* [EXERCISE BRIEF]
An exact reproduction is required of the lines from the beginning of the entries through the line with "K. R. Kambly", pictures excluded and nothing added.

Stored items

◆ ◆ ◆ ◆ ◆

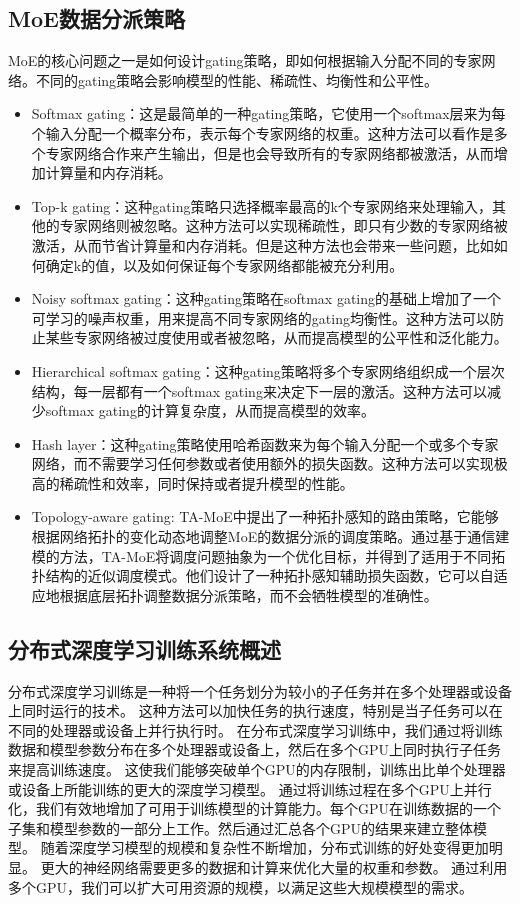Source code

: \subsection{MoE数据分派策略}
MoE的核心问题之一是如何设计gating策略，即如何根据输入分配不同的专家网络。不同的gating策略会影响模型的性能、稀疏性、均衡性和公平性。
\begin{itemize}
    \item Softmax gating：这是最简单的一种gating策略，它使用一个softmax层来为每个输入分配一个概率分布，表示每个专家网络的权重。这种方法可以看作是多个专家网络合作来产生输出，但是也会导致所有的专家网络都被激活，从而增加计算量和内存消耗。
    \item Top-k gating：这种gating策略只选择概率最高的k个专家网络来处理输入，其他的专家网络则被忽略。这种方法可以实现稀疏性，即只有少数的专家网络被激活，从而节省计算量和内存消耗。但是这种方法也会带来一些问题，比如如何确定k的值，以及如何保证每个专家网络都能被充分利用。
    \item Noisy softmax gating：这种gating策略在softmax gating的基础上增加了一个可学习的噪声权重，用来提高不同专家网络的gating均衡性。这种方法可以防止某些专家网络被过度使用或者被忽略，从而提高模型的公平性和泛化能力。
    \item Hierarchical softmax gating：这种gating策略将多个专家网络组织成一个层次结构，每一层都有一个softmax gating来决定下一层的激活。这种方法可以减少softmax gating的计算复杂度，从而提高模型的效率。
    \item Hash layer：这种gating策略使用哈希函数来为每个输入分配一个或多个专家网络，而不需要学习任何参数或者使用额外的损失函数。这种方法可以实现极高的稀疏性和效率，同时保持或者提升模型的性能。
    \item Topology-aware gating: TA-MoE中提出了一种拓扑感知的路由策略，它能够根据网络拓扑的变化动态地调整MoE的数据分派的调度策略。通过基于通信建模的方法，TA-MoE将调度问题抽象为一个优化目标，并得到了适用于不同拓扑结构的近似调度模式。他们设计了一种拓扑感知辅助损失函数，它可以自适应地根据底层拓扑调整数据分派策略，而不会牺牲模型的准确性。
\end{itemize}

\subsection{分布式深度学习训练系统概述}

分布式深度学习训练是一种将一个任务划分为较小的子任务并在多个处理器或设备上同时运行的技术。
% 
这种方法可以加快任务的执行速度，特别是当子任务可以在不同的处理器或设备上并行执行时。
% 
在分布式深度学习训练中，我们通过将训练数据和模型参数分布在多个处理器或设备上，然后在多个GPU上同时执行子任务来提高训练速度。
% 
这使我们能够突破单个GPU的内存限制，训练出比单个处理器或设备上所能训练的更大的深度学习模型。
% 
通过将训练过程在多个GPU上并行化，我们有效地增加了可用于训练模型的计算能力。每个GPU在训练数据的一个子集和模型参数的一部分上工作。然后通过汇总各个GPU的结果来建立整体模型。
% 
随着深度学习模型的规模和复杂性不断增加，分布式训练的好处变得更加明显。
% 
更大的神经网络需要更多的数据和计算来优化大量的权重和参数。
% 
通过利用多个GPU，我们可以扩大可用资源的规模，以满足这些大规模模型的需求。

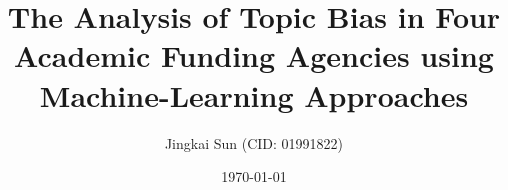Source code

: \documentclass[hidelinks, a4paper,11pt]{article}
\title{The Analysis of Topic Bias in Four Academic Funding Agencies using Machine-Learning Approaches}
\author{Jingkai Sun (CID: 01991822)}
\date{\today}
\begin{document}


\newpage


\newpage


\newpage
\tableofcontents

\newpage
\listoffigures

\linenumbers

\newpage


\maketitle







\newpage


\end{document}

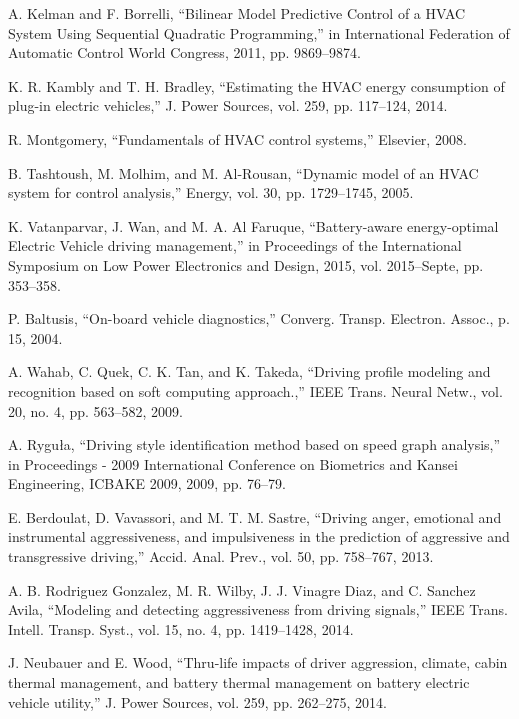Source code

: 
A. Kelman and F. Borrelli, “Bilinear Model Predictive Control of a HVAC System Using Sequential Quadratic Programming,” in International Federation of Automatic Control World Congress, 2011, pp. 9869–9874.

K. R. Kambly and T. H. Bradley, “Estimating the HVAC energy consumption of plug-in electric vehicles,” J. Power Sources, vol. 259, pp. 117–124, 2014.

R. Montgomery, “Fundamentals of HVAC control systems,” Elsevier, 2008.

B. Tashtoush, M. Molhim, and M. Al-Rousan, “Dynamic model of an HVAC system for control analysis,” Energy, vol. 30, pp. 1729–1745, 2005.

K. Vatanparvar, J. Wan, and M. A. Al Faruque, “Battery-aware energy-optimal Electric Vehicle driving management,” in Proceedings of the International Symposium on Low Power Electronics and Design, 2015, vol. 2015–Septe, pp. 353–358.

P. Baltusis, “On-board vehicle diagnostics,” Converg. Transp. Electron. Assoc., p. 15, 2004.

A. Wahab, C. Quek, C. K. Tan, and K. Takeda, “Driving profile modeling and recognition based on soft computing approach.,” IEEE Trans. Neural Netw., vol. 20, no. 4, pp. 563–582, 2009.

A. Ryguła, “Driving style identification method based on speed graph analysis,” in Proceedings - 2009 International Conference on Biometrics and Kansei Engineering, ICBAKE 2009, 2009, pp. 76–79.

E. Berdoulat, D. Vavassori, and M. T. M. Sastre, “Driving anger, emotional and instrumental aggressiveness, and impulsiveness in the prediction of aggressive and transgressive driving,” Accid. Anal. Prev., vol. 50, pp. 758–767, 2013.

A. B. Rodriguez Gonzalez, M. R. Wilby, J. J. Vinagre Diaz, and C. Sanchez Avila, “Modeling and detecting aggressiveness from driving signals,” IEEE Trans. Intell. Transp. Syst., vol. 15, no. 4, pp. 1419–1428, 2014.

J. Neubauer and E. Wood, “Thru-life impacts of driver aggression, climate, cabin thermal management, and battery thermal management on battery electric vehicle utility,” J. Power Sources, vol. 259, pp. 262–275, 2014.

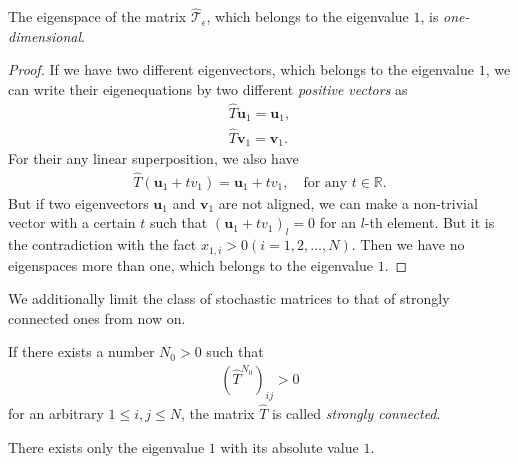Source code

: \begin{theorem}
	The eigenspace of the matrix $\hat{\mathcal{T}}_{\epsilon}$, which belongs to the eigenvalue $1$, is \textit{one-dimensional}. 
\end{theorem}

\begin{proof}
	If we have two different eigenvectors, which belongs to the eigenvalue $1$, we can write their eigenequations by two different \textit{positive vectors} as
	\begin{align}
	\hat{T}\bm{u}_{1} = \bm{u}_{1},\\
	\hat{T}\bm{v}_{1} = \bm{v}_{1}.
	\end{align}
	For their any linear superposition, we also have
	\begin{align}
	\hat{T}(\bm{u}_{1} + t{v}_{1}) = \bm{u}_{1} + t{v}_{1},\quad\text{for any $t\in\mathbb{R}$}.
	\end{align}
	But if two eigenvectors $\bm{u}_{1}$ and $\bm{v}_{1}$ are not aligned, we can make a non-trivial vector with a certain $t$ such that $\left(\bm{u}_{1} + t{v}_{1}\right)_{l} = 0$ for an $l$-th element. But it is the contradiction with the fact $x_{1,i}>0(i=1,2,\dots,N)$. Then we have no eigenspaces more than one, which belongs to the eigenvalue $1$.
\end{proof}

We additionally limit the class of stochastic matrices to that of strongly connected ones from now on.
\begin{definition}
	If there exists a number $N_{0}>0$ such that
	\begin{align}
	\left(\hat{T}^{N_{0}}\right)_{ij}>0
	\end{align}
	for an arbitrary $1\leq i,j\leq N$, the matrix $\hat{T}$ is called \textit{strongly connected}.
\end{definition}

\begin{theorem}
	There exists only the eigenvalue $1$ with its absolute value $1$.
\end{theorem}

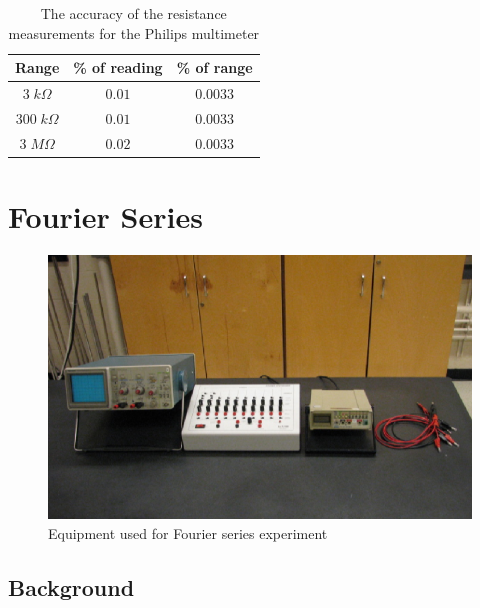 \begin{table}[H]
    \centering
    \caption{The accuracy of the resistance measurements for the Philips multimeter}
    \begin{tabular}{|c|c|c|}
        \hline
        Range & \% of reading & \% of range \\ \hline \hline
        $3\;k\Omega$ & $0.01$ & $0.0033$ \\ 
        $ 300\;k\Omega$ & $0.01$ & $0.0033$ \\
        $ 3\;M\Omega$ & $0.02$ & $0.0033$ \\ \hline
    \end{tabular}
    \label{tab:DC2}
\end{table}




\chapter{Fourier Series}

\begin{figure}[H]
    \centering
    \includegraphics[scale = 0.8]{Images/FS1.PNG}
    \caption{Equipment used for Fourier series experiment}
    \label{fig:FS1}
\end{figure}

\section{Background}

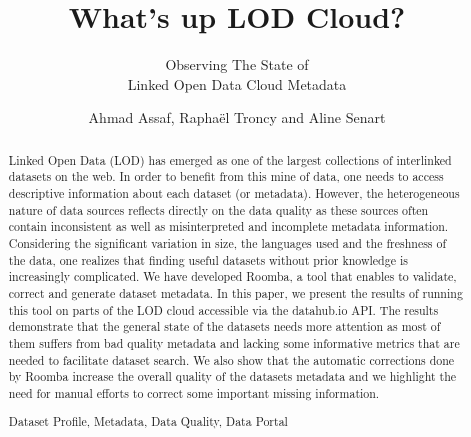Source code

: \documentclass[runningheads,a4paper]{../../Tools/LaTEX/llncs}
\newcommand{\keywords}[1]{\par\addvspace\baselineskip
\noindent\keywordname\enspace\ignorespaces#1}
\begin{document}
\title{What's up LOD Cloud?}
\subtitle{Observing The State of\\Linked Open Data Cloud Metadata}

\author{Ahmad Assaf, Rapha\"{e}l Troncy and Aline Senart}



\maketitle


\begin{abstract}
Linked Open Data (LOD) has emerged as one of the largest collections of interlinked datasets on the web. In order to benefit from this mine of data, one needs to access descriptive information about each dataset (or metadata). However, the heterogeneous nature of data sources reflects directly on the data quality as these sources often contain inconsistent as well as misinterpreted and incomplete metadata information. Considering the significant variation in size, the languages used and the freshness of the data, one realizes that finding useful datasets without prior knowledge is increasingly complicated. We have developed Roomba, a tool that enables to validate, correct and generate dataset metadata. In this paper, we present the results of running this tool on parts of the LOD cloud accessible via the datahub.io API. The results demonstrate that the general state of the datasets needs more attention as most of them suffers from bad quality metadata and lacking some informative metrics that are needed to facilitate dataset search. We also show that the automatic corrections done by Roomba increase the overall quality of the datasets metadata and we highlight the need for manual efforts to correct some important missing information.

\keywords{Dataset Profile, Metadata, Data Quality, Data Portal}
\end{abstract}

\end{document}

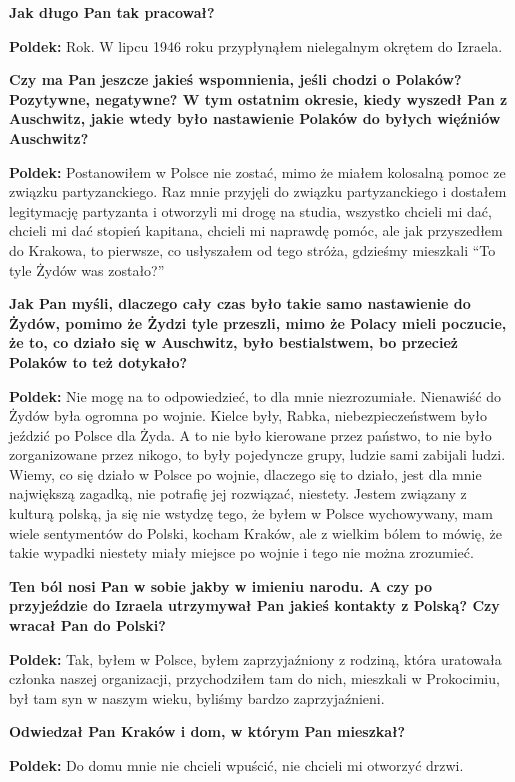 \begin{otherlanguage}{polish}
\textbf{Jak długo Pan tak pracował?}

\textbf{Poldek:} Rok. W lipcu 1946 roku przypłynąłem nielegalnym okrętem do Izraela.
  
\textbf{Czy ma Pan jeszcze jakieś wspomnienia, jeśli chodzi o Polaków? Pozytywne, negatywne? W tym ostatnim okresie, kiedy wyszedł Pan z Auschwitz, jakie wtedy było nastawienie Polaków do byłych więźniów Auschwitz?}

\textbf{Poldek:} Postanowiłem w Polsce nie zostać, mimo że miałem kolosalną pomoc ze związku partyzanckiego. Raz mnie przyjęli do związku partyzanckiego i dostałem legitymację partyzanta i otworzyli mi drogę na studia, wszystko chcieli mi dać, chcieli mi dać stopień kapitana, chcieli mi naprawdę pomóc, ale jak przyszedłem do Krakowa, to pierwsze, co usłyszałem od tego stróża, gdzieśmy mieszkali "`To tyle Żydów was zostało?"' 

\textbf{Jak Pan myśli, dlaczego cały czas było takie samo nastawienie do Żydów, pomimo że Żydzi tyle przeszli, mimo że Polacy mieli poczucie, że to, co działo się w Auschwitz, było bestialstwem, bo przecież Polaków to też dotykało?}
  
\textbf{Poldek:} Nie mogę na to odpowiedzieć, to dla mnie niezrozumiałe. Nienawiść do Żydów była ogromna po wojnie. Kielce były, Rabka, niebezpieczeństwem było jeździć po Polsce dla Żyda. A to nie było kierowane przez państwo, to nie było zorganizowane przez nikogo, to były pojedyncze grupy, ludzie sami zabijali ludzi. Wiemy, co się działo w Polsce po wojnie, dlaczego się to działo, jest dla mnie największą zagadką, nie potrafię jej rozwiązać, niestety. Jestem związany z kulturą polską, ja się nie wstydzę tego, że byłem w Polsce wychowywany, mam wiele sentymentów do Polski, kocham Kraków, ale z wielkim bólem to mówię, że takie wypadki niestety miały miejsce po wojnie i tego nie można zrozumieć. 

\textbf{Ten ból nosi Pan w sobie jakby w imieniu narodu. A czy po przyjeździe do Izraela utrzymywał Pan jakieś kontakty z Polską? Czy wracał Pan do Polski?}

\textbf{Poldek:} Tak, byłem w Polsce, byłem zaprzyjaźniony z rodziną, która uratowała członka naszej organizacji, przychodziłem tam do nich, mieszkali w Prokocimiu, był tam syn w naszym wieku, byliśmy bardzo zaprzyjaźnieni. 

\textbf{Odwiedzał Pan Kraków i dom, w którym Pan mieszkał?}

\textbf{Poldek:} Do domu mnie nie chcieli wpuścić, nie chcieli mi otworzyć drzwi.


\end{otherlanguage}
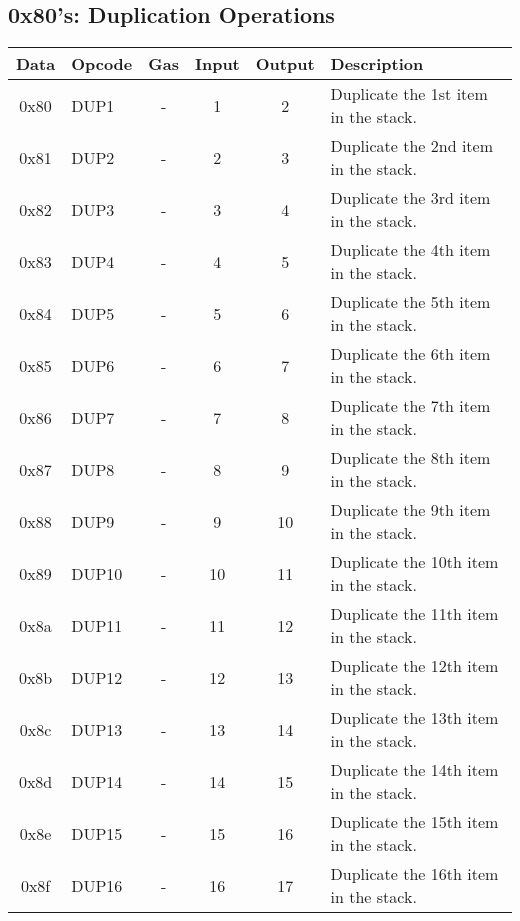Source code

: \documentclass[10pt,letterpaper,leqno,bibliography=totoc]{scrartcl}
\newenvironment{alphafootnotes}
{\par\edef\savedfootnotenumber{\number\value{footnote}}
\renewcommand{\thefootnote}{\alph{footnote}}
\setcounter{footnote}{0}}
{\par\setcounter{footnote}{\savedfootnotenumber}}
\begin{document}
\begin{alphafootnotes}
		\subsection{0x80's: Duplication Operations}
			\begin{longtable}{|cP{2.8cm}cccp{6cm}|}
		        \hline
		        \textbf{Data} & \textbf{Opcode} & \textbf{Gas}  & \textbf{Input}  & \textbf{Output} & \textbf{Description} \\
		        \hline
			0x80 & DUP1 & - & 1 & 2 & Duplicate the 1st item in the stack. \\
			0x81 & DUP2 & - & 2 & 3 & Duplicate the 2nd item in the stack. \\
			0x82 & DUP3 & - & 3 & 4 & Duplicate the 3rd item in the stack. \\
			0x83 & DUP4 & - & 4 & 5 & Duplicate the 4th item in the stack. \\
			0x84 & DUP5 & - & 5 & 6 & Duplicate the 5th item in the stack. \\
			0x85 & DUP6 & - & 6 & 7 & Duplicate the 6th item in the stack. \\
			0x86 & DUP7 & - & 7 & 8 & Duplicate the 7th item in the stack. \\
			0x87 & DUP8 & - & 8 & 9 & Duplicate the 8th item in the stack. \\
			0x88 & DUP9 & - & 9 & 10 & Duplicate the 9th item in the stack. \\
			0x89 & DUP10 & - & 10 & 11 & Duplicate the 10th item in the stack. \\
			0x8a & DUP11 & - & 11 & 12 & Duplicate the 11th item in the stack. \\
			0x8b & DUP12 & - & 12 & 13 & Duplicate the 12th item in the stack. \\
			0x8c & DUP13 & - & 13 & 14 & Duplicate the 13th item in the stack. \\
			0x8d & DUP14 & - & 14 & 15 & Duplicate the 14th item in the stack. \\
			0x8e & DUP15 & - & 15 & 16 & Duplicate the 15th item in the stack. \\
			0x8f & DUP16 & - & 16 & 17 & Duplicate the 16th item in the stack. \\		
			\hline
			\end{longtable}
        
	

\end{alphafootnotes}
\end{document}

◆ ◆ ◆ ◆ ◆

* [EXERCISE OUTPUT]
Source code

: \subsection{MoE数据分派策略}
MoE的核心问题之一是如何设计gating策略，即如何根据输入分配不同的专家网络。不同的gating策略会影响模型的性能、稀疏性、均衡性和公平性。
\begin{itemize}
    \item Softmax gating：这是最简单的一种gating策略，它使用一个softmax层来为每个输入分配一个概率分布，表示每个专家网络的权重。这种方法可以看作是多个专家网络合作来产生输出，但是也会导致所有的专家网络都被激活，从而增加计算量和内存消耗。
    \item Top-k gating：这种gating策略只选择概率最高的k个专家网络来处理输入，其他的专家网络则被忽略。这种方法可以实现稀疏性，即只有少数的专家网络被激活，从而节省计算量和内存消耗。但是这种方法也会带来一些问题，比如如何确定k的值，以及如何保证每个专家网络都能被充分利用。
    \item Noisy softmax gating：这种gating策略在softmax gating的基础上增加了一个可学习的噪声权重，用来提高不同专家网络的gating均衡性。这种方法可以防止某些专家网络被过度使用或者被忽略，从而提高模型的公平性和泛化能力。
    \item Hierarchical softmax gating：这种gating策略将多个专家网络组织成一个层次结构，每一层都有一个softmax gating来决定下一层的激活。这种方法可以减少softmax gating的计算复杂度，从而提高模型的效率。
    \item Hash layer：这种gating策略使用哈希函数来为每个输入分配一个或多个专家网络，而不需要学习任何参数或者使用额外的损失函数。这种方法可以实现极高的稀疏性和效率，同时保持或者提升模型的性能。
    \item Topology-aware gating: TA-MoE中提出了一种拓扑感知的路由策略，它能够根据网络拓扑的变化动态地调整MoE的数据分派的调度策略。通过基于通信建模的方法，TA-MoE将调度问题抽象为一个优化目标，并得到了适用于不同拓扑结构的近似调度模式。他们设计了一种拓扑感知辅助损失函数，它可以自适应地根据底层拓扑调整数据分派策略，而不会牺牲模型的准确性。
\end{itemize}

\subsection{分布式深度学习训练系统概述}

分布式深度学习训练是一种将一个任务划分为较小的子任务并在多个处理器或设备上同时运行的技术。
% 
这种方法可以加快任务的执行速度，特别是当子任务可以在不同的处理器或设备上并行执行时。
% 
在分布式深度学习训练中，我们通过将训练数据和模型参数分布在多个处理器或设备上，然后在多个GPU上同时执行子任务来提高训练速度。
% 
这使我们能够突破单个GPU的内存限制，训练出比单个处理器或设备上所能训练的更大的深度学习模型。
% 
通过将训练过程在多个GPU上并行化，我们有效地增加了可用于训练模型的计算能力。每个GPU在训练数据的一个子集和模型参数的一部分上工作。然后通过汇总各个GPU的结果来建立整体模型。
% 
随着深度学习模型的规模和复杂性不断增加，分布式训练的好处变得更加明显。
% 
更大的神经网络需要更多的数据和计算来优化大量的权重和参数。
% 
通过利用多个GPU，我们可以扩大可用资源的规模，以满足这些大规模模型的需求。

Source code

: \documentclass[hidelinks, a4paper,11pt]{article}
\title{The Analysis of Topic Bias in Four Academic Funding Agencies using Machine-Learning Approaches}
\author{Jingkai Sun (CID: 01991822)}
\date{\today}
\begin{document}


\newpage


\newpage


\newpage
\tableofcontents

\newpage
\listoffigures

\linenumbers

\newpage


\maketitle







\newpage


\end{document}

Source code

: 
A. Kelman and F. Borrelli, “Bilinear Model Predictive Control of a HVAC System Using Sequential Quadratic Programming,” in International Federation of Automatic Control World Congress, 2011, pp. 9869–9874.

K. R. Kambly and T. H. Bradley, “Estimating the HVAC energy consumption of plug-in electric vehicles,” J. Power Sources, vol. 259, pp. 117–124, 2014.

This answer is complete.